Pashinian complained that less than 3 percent of Armenia’s population has received a first or second dose of a coronavirus vaccine in the last two and a half months.
“As of now, we have about 80,000 vaccinated citizens, which is a very small figure,” he said at the start of the meeting. “We must manage to solve this issue. In order to raise this indicator to a proper level, a lot of work needs to be done, first and foremost in the area of public relations.”
Pashinian sought to allay the population’s lingering fears of life-threatening side-effects of the vaccines. He argued that none of the vaccinated Armenians has died or had serious health problems so far.
Pashinian said the Ministry of Health and other government agencies must do more to encourage people to get vaccinated.
According to a government statement on the meeting, he set specific vaccination rate targets for the heads of those agencies.

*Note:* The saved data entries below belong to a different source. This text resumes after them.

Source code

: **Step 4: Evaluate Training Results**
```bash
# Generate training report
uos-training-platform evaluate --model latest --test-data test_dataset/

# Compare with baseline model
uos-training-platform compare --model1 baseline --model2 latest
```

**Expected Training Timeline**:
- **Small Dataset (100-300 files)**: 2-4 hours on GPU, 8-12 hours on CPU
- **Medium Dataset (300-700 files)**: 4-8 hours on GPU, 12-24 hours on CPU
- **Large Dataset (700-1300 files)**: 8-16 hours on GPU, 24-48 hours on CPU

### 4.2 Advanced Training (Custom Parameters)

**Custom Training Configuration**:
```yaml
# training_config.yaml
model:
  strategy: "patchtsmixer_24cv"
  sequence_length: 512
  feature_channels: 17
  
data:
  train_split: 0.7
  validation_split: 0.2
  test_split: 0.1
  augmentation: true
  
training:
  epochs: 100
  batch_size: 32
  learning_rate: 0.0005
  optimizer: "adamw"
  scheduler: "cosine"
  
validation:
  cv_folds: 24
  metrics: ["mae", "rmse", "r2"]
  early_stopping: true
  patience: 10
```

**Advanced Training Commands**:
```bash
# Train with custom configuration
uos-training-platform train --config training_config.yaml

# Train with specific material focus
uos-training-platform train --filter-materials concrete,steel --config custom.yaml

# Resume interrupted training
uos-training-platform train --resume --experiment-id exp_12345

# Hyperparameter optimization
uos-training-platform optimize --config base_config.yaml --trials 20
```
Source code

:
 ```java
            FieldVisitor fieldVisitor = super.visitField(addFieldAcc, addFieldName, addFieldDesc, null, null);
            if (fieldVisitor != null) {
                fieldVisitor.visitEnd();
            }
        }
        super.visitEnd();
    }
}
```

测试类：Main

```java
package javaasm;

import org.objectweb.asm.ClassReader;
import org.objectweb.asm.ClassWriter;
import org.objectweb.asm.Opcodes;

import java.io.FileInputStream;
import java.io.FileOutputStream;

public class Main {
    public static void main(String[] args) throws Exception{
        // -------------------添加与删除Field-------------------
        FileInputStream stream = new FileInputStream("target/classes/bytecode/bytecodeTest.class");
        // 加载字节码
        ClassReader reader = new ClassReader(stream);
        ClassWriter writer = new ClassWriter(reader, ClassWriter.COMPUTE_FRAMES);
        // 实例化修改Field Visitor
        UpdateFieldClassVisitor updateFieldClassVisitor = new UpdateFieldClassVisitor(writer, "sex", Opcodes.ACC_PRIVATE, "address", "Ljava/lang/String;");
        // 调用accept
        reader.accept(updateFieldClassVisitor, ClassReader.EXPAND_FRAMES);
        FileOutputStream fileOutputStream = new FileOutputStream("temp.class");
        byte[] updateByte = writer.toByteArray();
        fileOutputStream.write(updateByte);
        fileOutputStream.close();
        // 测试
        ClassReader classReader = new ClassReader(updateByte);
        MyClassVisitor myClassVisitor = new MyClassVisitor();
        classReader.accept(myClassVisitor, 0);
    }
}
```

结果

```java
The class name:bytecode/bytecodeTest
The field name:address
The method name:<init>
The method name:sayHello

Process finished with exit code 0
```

The Armenian government has so far imported more than 200,000 doses of vaccines manufactured by Russia, China and the Anglo-Swedish company AstraZeneca.
The statement cited Health Minister Anahit Avanesian as saying that Armenia will receive soon fresh batches of these and other vaccines. It did not give any numbers.
Despite the very slow pace of vaccination and a continuing lax enforcement of sanitary rules, the daily number of new coronavirus cases reported by the Armenian Ministry of Health began steadily declining in mid-April and fell to the lowest level in a year early this month.
The ministry said on Wednesday morning that 128 people tested positive for COVID-19 in the past 24 hours, down from over 1,000 cases a day repeatedly recorded in the country of about 3 million in the first half of April.
Gayane Sahakian, the deputy head of the ministry’s Center for Disease Control and Prevention, warned last week that cases will likely soar again in the coming weeks.